Take from the data every line in which the word "with" is found.

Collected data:

-- Opening Marker --

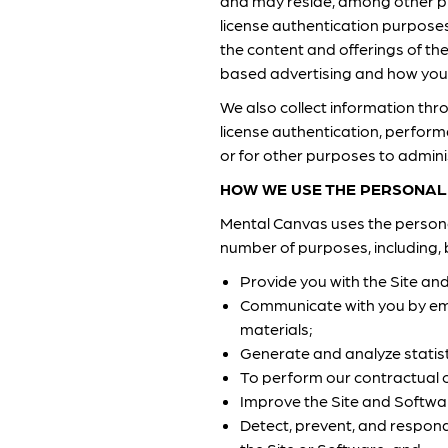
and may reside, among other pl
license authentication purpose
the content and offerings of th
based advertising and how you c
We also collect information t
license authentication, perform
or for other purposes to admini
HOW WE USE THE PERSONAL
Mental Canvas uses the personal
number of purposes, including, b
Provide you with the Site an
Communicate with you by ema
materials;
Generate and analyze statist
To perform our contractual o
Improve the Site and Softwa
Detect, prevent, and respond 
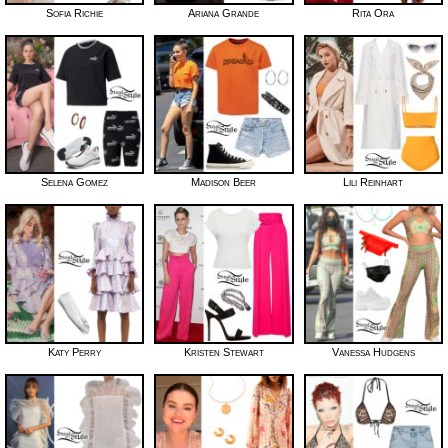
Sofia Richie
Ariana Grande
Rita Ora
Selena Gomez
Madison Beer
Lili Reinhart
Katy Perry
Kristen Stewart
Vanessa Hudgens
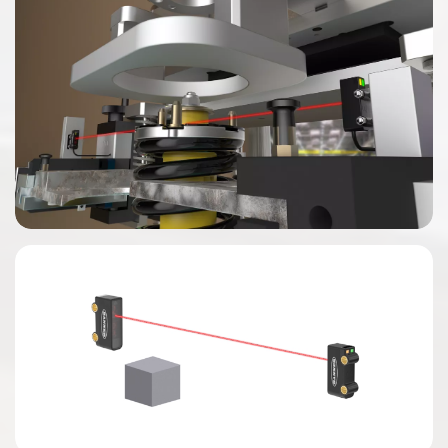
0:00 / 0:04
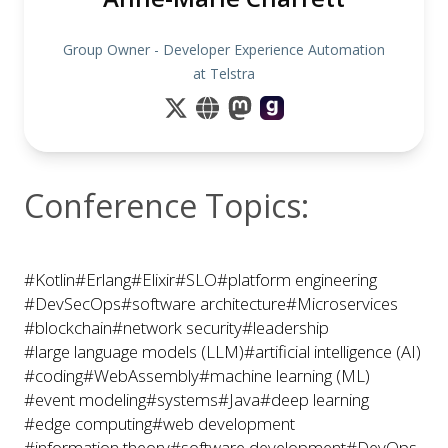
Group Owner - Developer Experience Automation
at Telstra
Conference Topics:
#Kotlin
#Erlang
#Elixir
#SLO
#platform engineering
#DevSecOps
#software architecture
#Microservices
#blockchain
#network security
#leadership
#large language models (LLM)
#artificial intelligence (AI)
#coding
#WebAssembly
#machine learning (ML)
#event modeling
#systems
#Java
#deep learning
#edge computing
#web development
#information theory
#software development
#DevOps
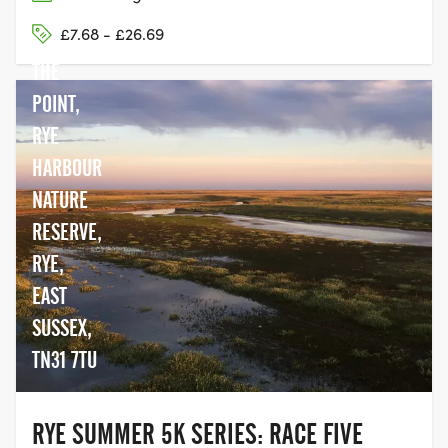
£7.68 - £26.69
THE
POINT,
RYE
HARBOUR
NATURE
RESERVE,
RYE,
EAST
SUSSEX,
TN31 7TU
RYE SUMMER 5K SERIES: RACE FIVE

-- Closing Marker --

Expected output:
Provide you with the Site an
Communicate with you by ema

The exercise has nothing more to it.